### INSTRUCTIONS FOR THE TASK
Select every line below that contains the string "CARBONO", and copy each of those lines in full.

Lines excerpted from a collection
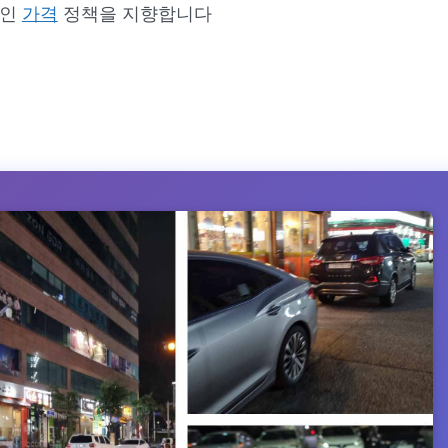
적인
가격
정책을 지향합니다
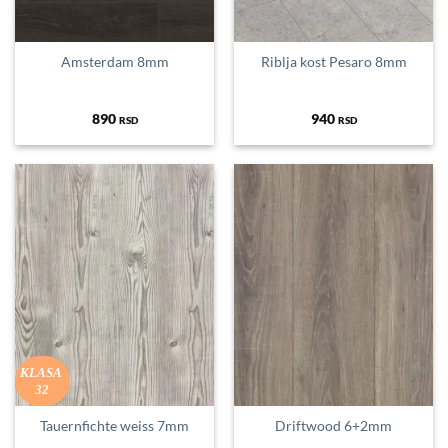
Amsterdam 8mm
Riblja kost Pesaro 8mm
890
940
RSD
RSD
KLASA
32
Tauernfichte weiss 7mm
Driftwood 6+2mm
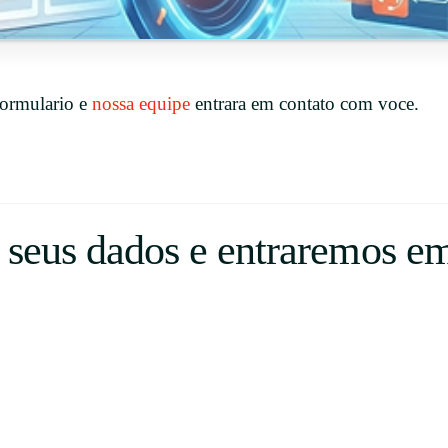
Uruguay
USA
formulario e
nossa equipe
entrara em contato com voce.
Español
English
Português
 seus dados e entraremos em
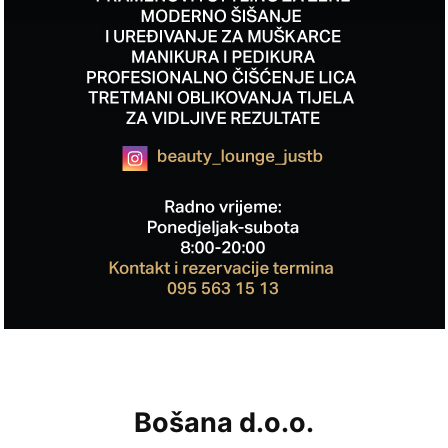
Bošana d.o.o.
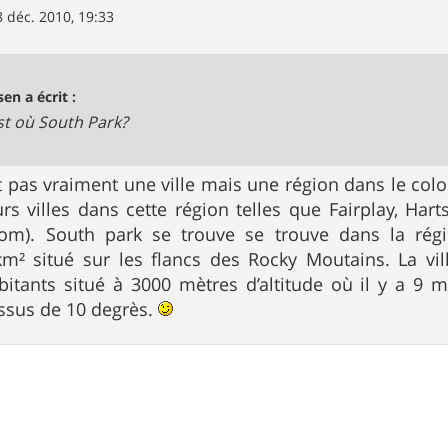
8 déc. 2010, 19:33
sen a écrit :
st où South Park?
t pas vraiment une ville mais une région dans le co
urs villes dans cette région telles que Fairplay, Hart
com). South park se trouve se trouve dans la rég
km² situé sur les flancs des Rocky Moutains. La vil
bitants situé à 3000 mètres d’altitude où il y a 9 
ssus de 10 degrès.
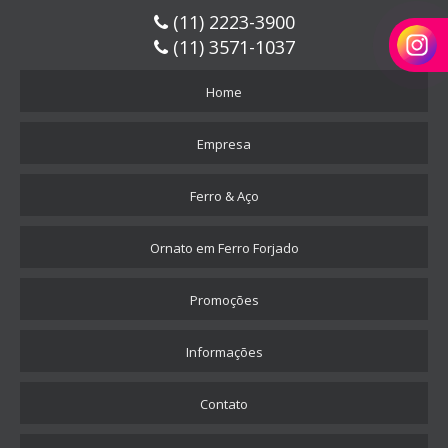
(11) 2223-3900
PERFIL DE CHAPA DOBRADA
(11) 3571-1037
PERFIL TEE
PERFIL EM W
Home
PERFIL W AÇO CARBONO
Empresa
PERFIL W COMPRAR
PERFIL W PREÇO
Ferro & Aço
PREÇO DE VIGA METÁLICA
PREÇO DE VIGA U
Ornato em Ferro Forjado
QUANTO CUSTA CANTONEIRA DE FERRO
Promoções
SAPATA DE AÇO
TELHAS METÁLICAS A VENDA
Informações
TELHAS METÁLICAS TRAPEZOIDAIS
Contato
TUBO DE AÇO CARBONO
TUBO DE AÇO ESTRUTURAL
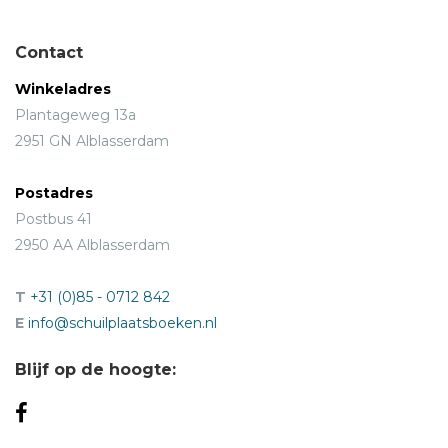
Contact
Winkeladres
Plantageweg 13a
2951 GN Alblasserdam
Postadres
Postbus 41
2950 AA Alblasserdam
T
+31 (0)85 - 0712 842
E
info@schuilplaatsboeken.nl
Blijf op de hoogte:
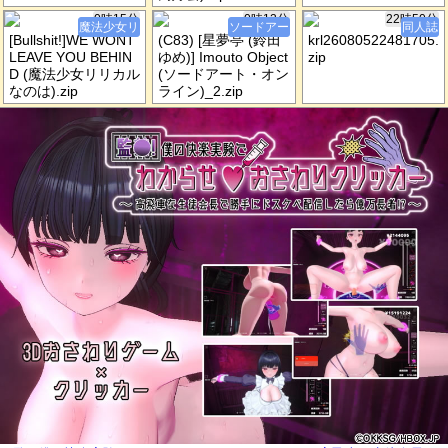
0時15分
0時12分
22時50分
魔法少女リ
ソードアー
同人誌
[Bullshit!]WE WONT
(C83) [星夢亭 (鈴田
krl26080522481705.
LEAVE YOU BEHIN
ゆめ)] Imouto Object
zip
D (魔法少女リリカル
(ソードアート・オン
なのは).zip
ライン)_2.zip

### WRITTEN SOLUTION
PERFIL W AÇO CARBONO
TUBO DE AÇO CARBONO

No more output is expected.